- _RECORDS SUPPLIED_:
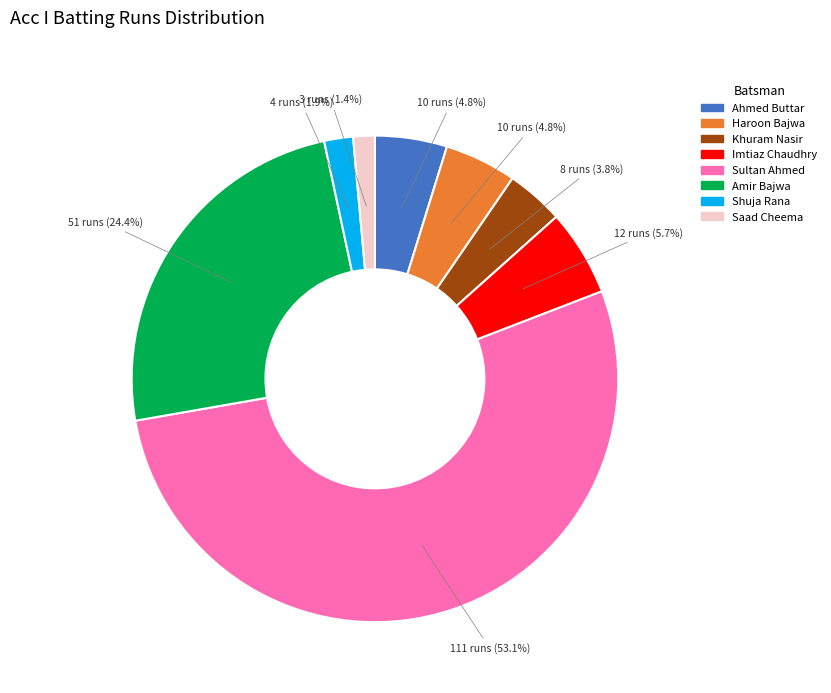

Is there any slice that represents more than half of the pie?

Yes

* * *

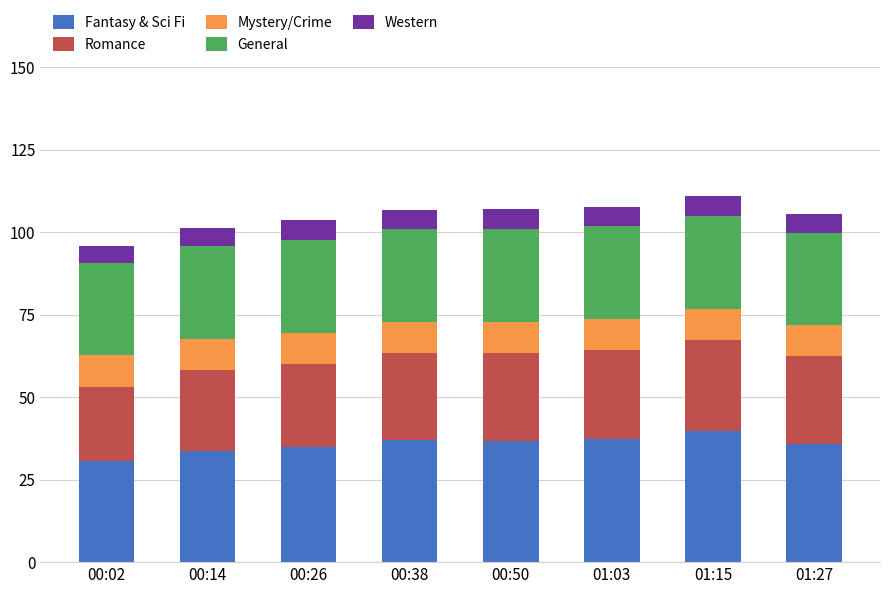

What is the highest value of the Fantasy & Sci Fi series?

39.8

==

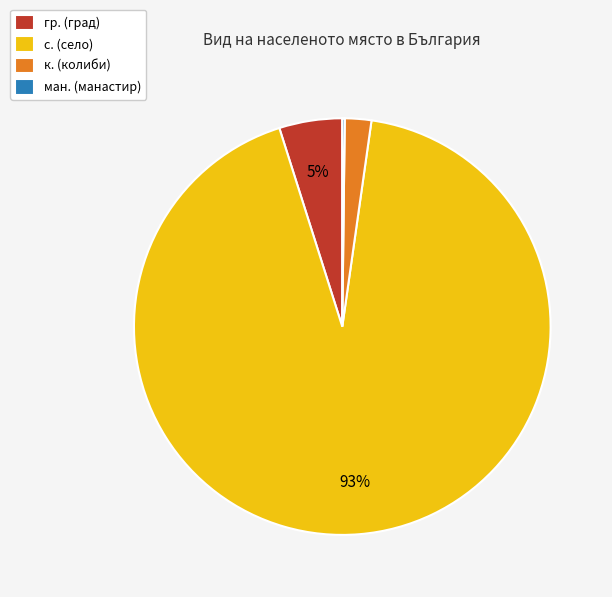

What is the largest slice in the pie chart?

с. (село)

- _PROMPT_:
Find every line in the items above that contains the word "slice" and copy each of those lines.

- _OUTPUT BELOW_:
Is there any slice that represents more than half of the pie?
What is the largest slice in the pie chart?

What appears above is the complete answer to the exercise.